Agonizing for sleep, the little band turned back and journeyed wearily to the faraway islet of Attoo, the westernmost point of land in North America. In its lee was a sheltered kelp-raft never broken by the waves, although too near shore to be a safe refuge except in a storm. There, in the very center of the heaving bed, with the waves booming outside, the otter family slept the sleep of utter exhaustion, their heads buried under the kelp-stems and their shimmering bodies showing on the surface.
At the foot of a high bluff on Kodiak Island crouched Dick Barrington, on his first otter hunt. Dick was the son of a factor of the Hudson Bay Company, which, in spite of kings and parliaments, still rules Arctic America.

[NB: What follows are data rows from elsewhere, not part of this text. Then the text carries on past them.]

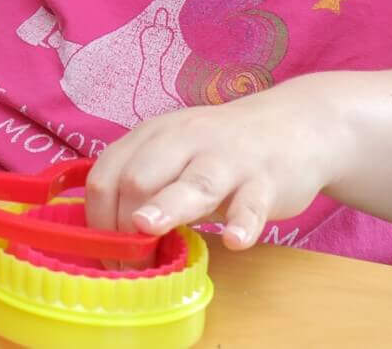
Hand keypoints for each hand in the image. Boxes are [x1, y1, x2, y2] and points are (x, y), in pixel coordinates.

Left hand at [84, 78, 352, 250]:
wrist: (293, 126)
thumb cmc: (221, 152)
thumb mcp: (174, 158)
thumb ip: (145, 189)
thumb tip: (111, 238)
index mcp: (153, 136)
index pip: (107, 174)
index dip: (98, 219)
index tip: (107, 254)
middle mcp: (185, 140)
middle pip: (138, 177)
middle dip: (124, 225)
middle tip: (131, 265)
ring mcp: (227, 159)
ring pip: (192, 182)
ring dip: (167, 205)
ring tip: (149, 226)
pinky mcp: (266, 179)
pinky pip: (251, 202)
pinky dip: (242, 222)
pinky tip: (234, 240)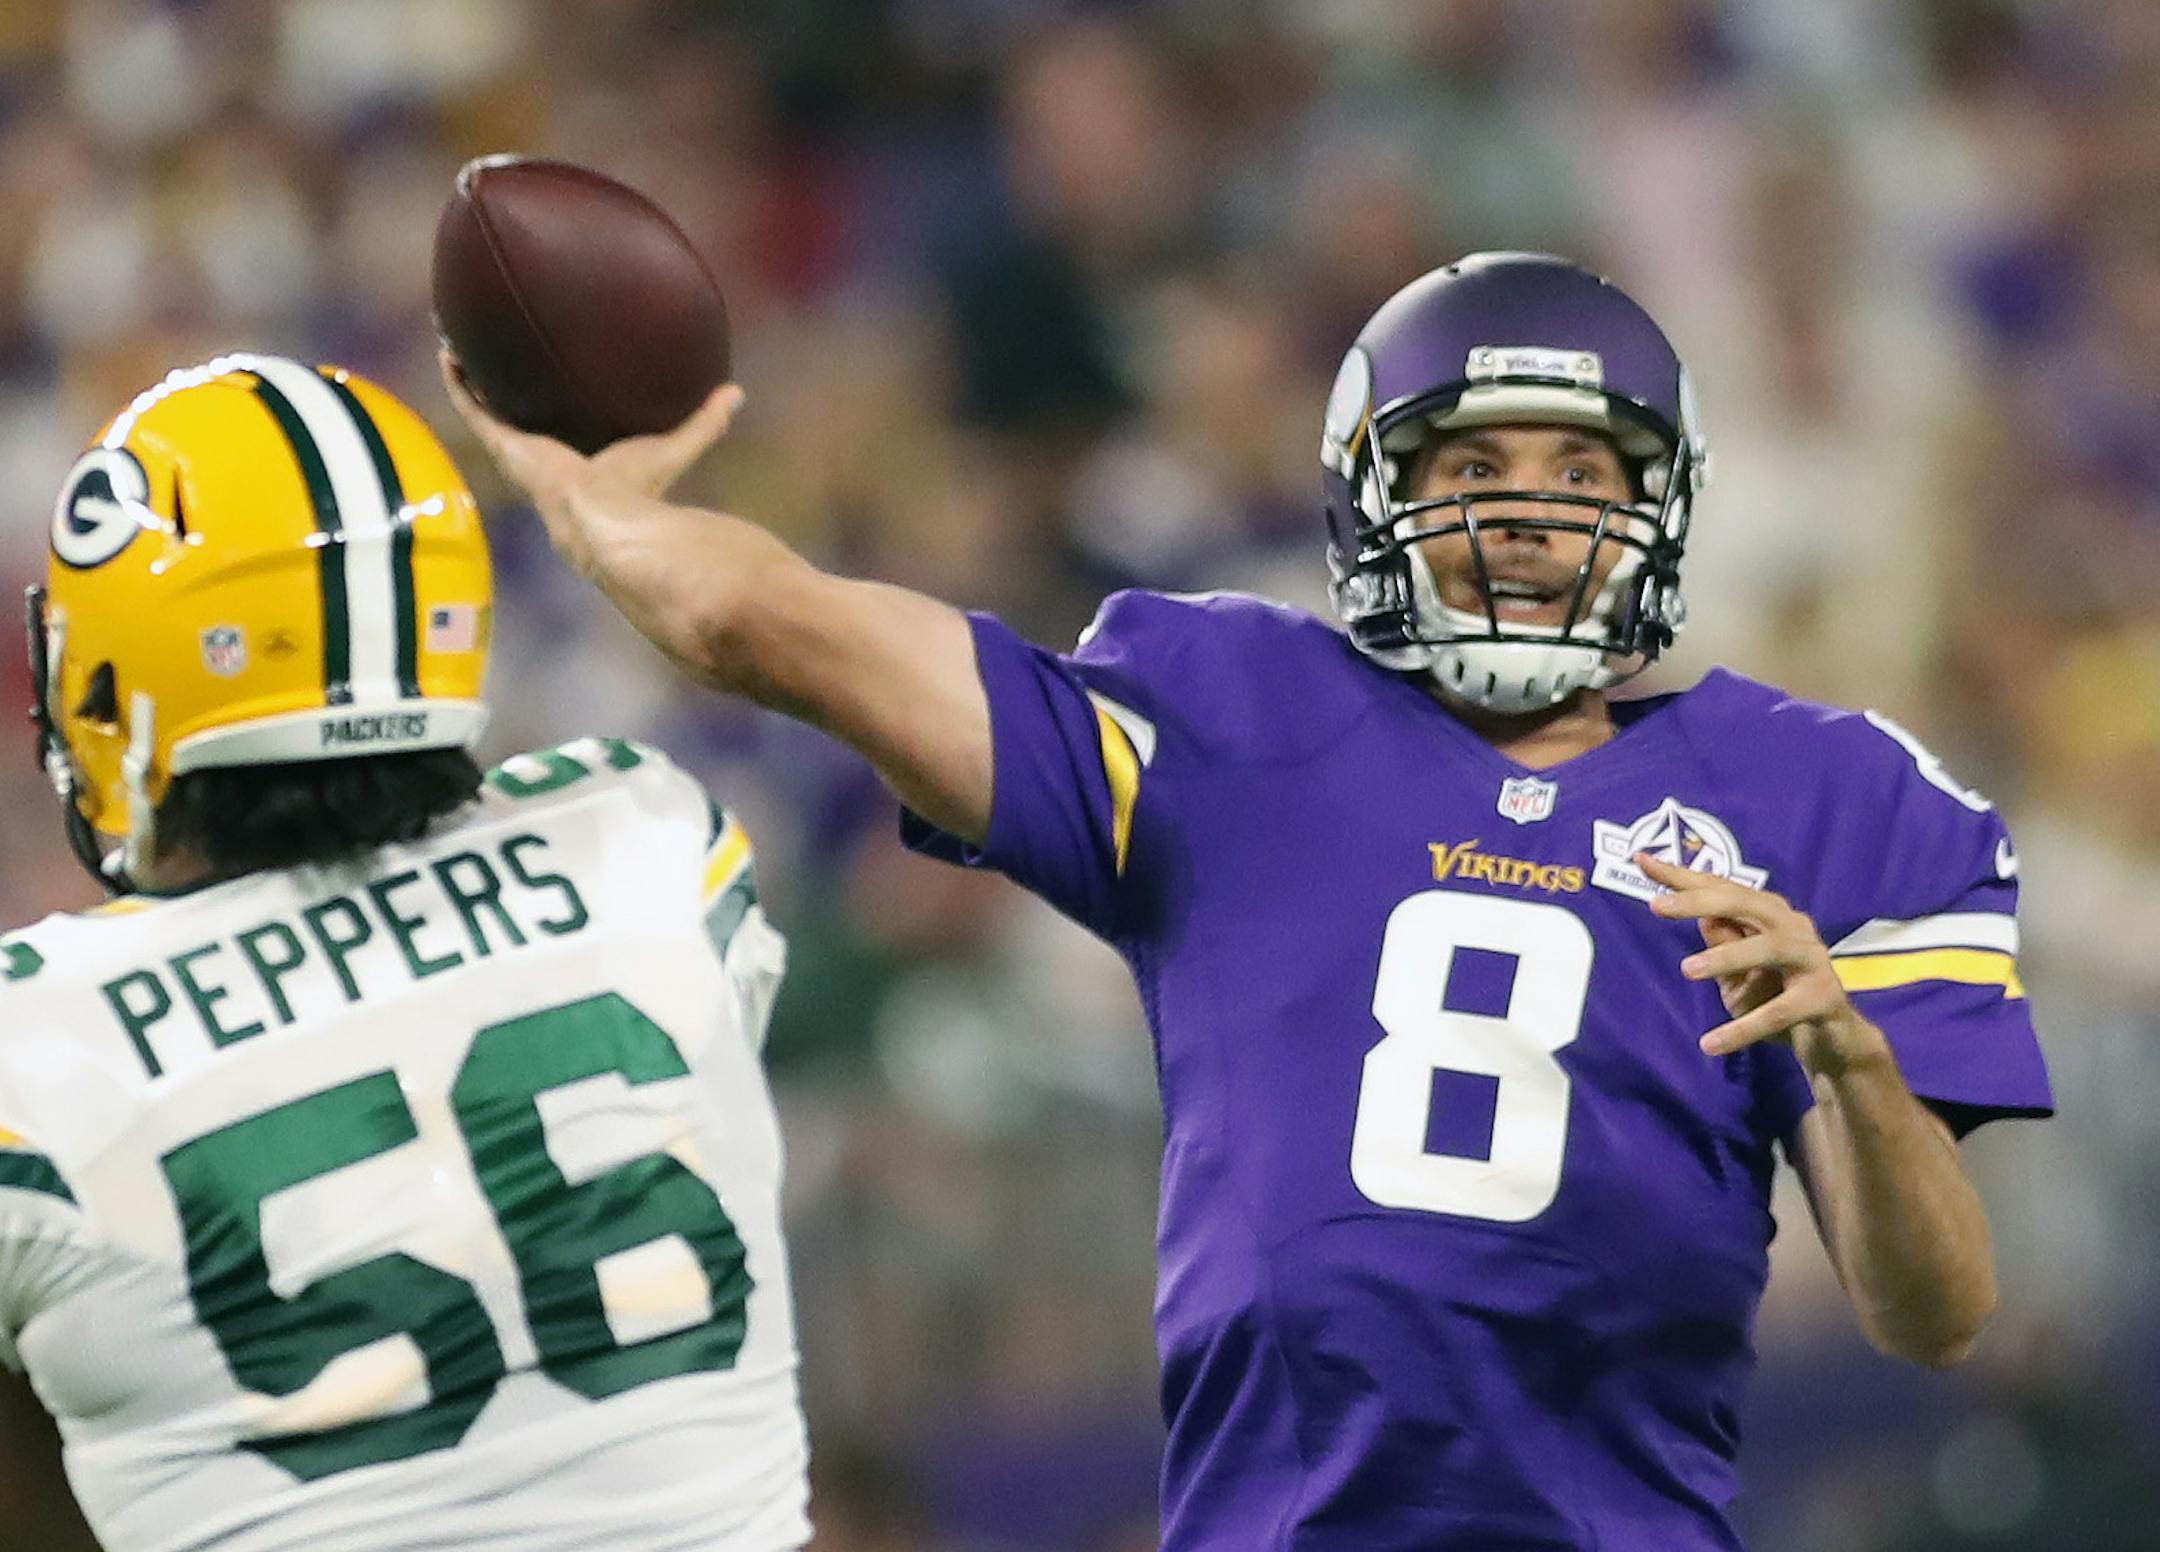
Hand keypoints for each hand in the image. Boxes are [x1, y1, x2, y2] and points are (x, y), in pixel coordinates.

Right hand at [438, 348, 744, 513]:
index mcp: (573, 457)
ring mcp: (516, 449)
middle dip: (501, 383)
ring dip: (470, 375)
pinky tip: (450, 349)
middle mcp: (539, 453)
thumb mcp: (672, 444)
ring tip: (458, 339)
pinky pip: (471, 407)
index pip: (557, 424)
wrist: (604, 518)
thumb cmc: (639, 492)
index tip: (544, 370)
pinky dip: (458, 380)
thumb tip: (737, 392)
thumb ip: (704, 422)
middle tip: (492, 347)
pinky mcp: (502, 446)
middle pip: (513, 412)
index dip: (549, 400)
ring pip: (483, 406)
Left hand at [1637, 852, 1886, 1073]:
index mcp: (1769, 914)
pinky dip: (1745, 1028)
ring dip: (1726, 957)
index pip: (1722, 889)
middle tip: (1657, 906)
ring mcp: (1812, 959)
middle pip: (1745, 903)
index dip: (1682, 876)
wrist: (1833, 1040)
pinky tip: (1711, 1044)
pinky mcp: (1824, 997)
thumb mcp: (1738, 971)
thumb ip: (1720, 941)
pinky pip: (1780, 1011)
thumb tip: (1699, 915)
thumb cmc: (1777, 996)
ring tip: (1686, 970)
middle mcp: (1793, 927)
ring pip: (1768, 949)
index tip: (1642, 861)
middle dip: (1699, 901)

With him as a guide was Oonga, the chief of a tribe of Aleutian hunters.
“Stick to old Oonga,” the factor had advised. “He knows more about sea otters than any man in his tribe. At that there’s only one chance in a thousand that you’ll get one.”

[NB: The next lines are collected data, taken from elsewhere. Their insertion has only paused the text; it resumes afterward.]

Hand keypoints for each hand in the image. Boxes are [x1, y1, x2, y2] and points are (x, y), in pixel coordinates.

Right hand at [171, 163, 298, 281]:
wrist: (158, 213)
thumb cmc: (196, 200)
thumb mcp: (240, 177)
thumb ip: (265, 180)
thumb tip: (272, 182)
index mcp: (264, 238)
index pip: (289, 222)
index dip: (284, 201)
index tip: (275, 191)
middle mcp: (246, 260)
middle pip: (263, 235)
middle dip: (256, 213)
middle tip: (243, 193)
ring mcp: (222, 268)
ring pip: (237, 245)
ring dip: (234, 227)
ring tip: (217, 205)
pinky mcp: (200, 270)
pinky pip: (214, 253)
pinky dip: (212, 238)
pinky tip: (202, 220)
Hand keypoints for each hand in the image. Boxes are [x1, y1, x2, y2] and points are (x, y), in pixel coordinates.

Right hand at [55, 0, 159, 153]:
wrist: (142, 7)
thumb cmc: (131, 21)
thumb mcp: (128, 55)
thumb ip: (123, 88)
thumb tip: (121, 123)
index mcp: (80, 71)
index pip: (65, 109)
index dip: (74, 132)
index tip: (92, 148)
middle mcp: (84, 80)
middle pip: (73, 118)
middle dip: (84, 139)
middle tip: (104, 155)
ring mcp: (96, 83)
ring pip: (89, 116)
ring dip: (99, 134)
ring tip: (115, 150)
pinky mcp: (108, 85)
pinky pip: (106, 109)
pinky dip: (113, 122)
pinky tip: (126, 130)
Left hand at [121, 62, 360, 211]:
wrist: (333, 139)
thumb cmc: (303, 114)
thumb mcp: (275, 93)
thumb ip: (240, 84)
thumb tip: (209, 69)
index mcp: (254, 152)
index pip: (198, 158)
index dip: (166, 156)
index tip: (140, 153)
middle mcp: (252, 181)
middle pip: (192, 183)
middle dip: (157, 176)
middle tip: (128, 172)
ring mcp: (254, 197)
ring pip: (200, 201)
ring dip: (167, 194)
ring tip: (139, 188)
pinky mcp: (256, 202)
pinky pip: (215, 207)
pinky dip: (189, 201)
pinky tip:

The old chief had allowed the rest of the band to slip away one by one, each choosing the islet or bit of shore where he hoped to draw the winning number in this lottery of the sea. Hour after hour went by, and still the old man sat huddled under the lee of the cliff. At last, he suddenly stood up. Although the gale seemed still at its height, his practiced eye saw signs that it was about to break, and in a moment, with Dick’s help, he had launched the triple-pointed, high-sterned bidarka, a little craft made of oiled sea-lion skins, as unsinkable as any boat could be.
A few quick strokes of the paddle and they were beyond the breakers. Then, straight across the bay, through the rush and smother of the storm, they shot toward Attoo. Steering by unknown ranges and glimpses of dim islands, old Oonga held his course unfalteringly until, just as the gale began to slacken, they reached the kelp-bed in the lee of the little island. Across the hollow tendrils the old chief guided the bidarka silently, in a zigzag course. Suddenly he stretched out his paddle and, touching Dick on the shoulder, pointed to a dark spot showing against the kelp a hundred yards away.
With infinite care the two edged the canoe along, until there before them lay asleep the mother otter, her cub clasped tight in her arms. Even as they watched, the little otter nuzzled its small white nose against its mother’s warm breast. As she felt its touch, without opening her eyes she clasped the cub tighter in her arms with a curiously human gesture and wrapped it close in her long silky fur, which had a changing shimmer and ripple through it like watered silk—a pelt with which a man might ransom his life.
As Dick gripped the short heavy club which the old chief had placed at his feet at the beginning of the voyage and looked down upon the pair, it seemed to him as if the great sea had taken him into her confidence and entrusted the sleeping mother and child to him. Suddenly, in the silence, with sea and sky watching, he knew that he could no more strike down that mother sleeping before him with her dear-loved cub in her arms than he could have killed a human child entrusted to his care.
With a quick motion, he splashed the water over the sleeping otter with the end of his club. So swiftly that the eye could scarcely follow her motion, the great otter flashed out of sight under the kelp, with her cub still held close. Once again, mother-love had been too strong for death.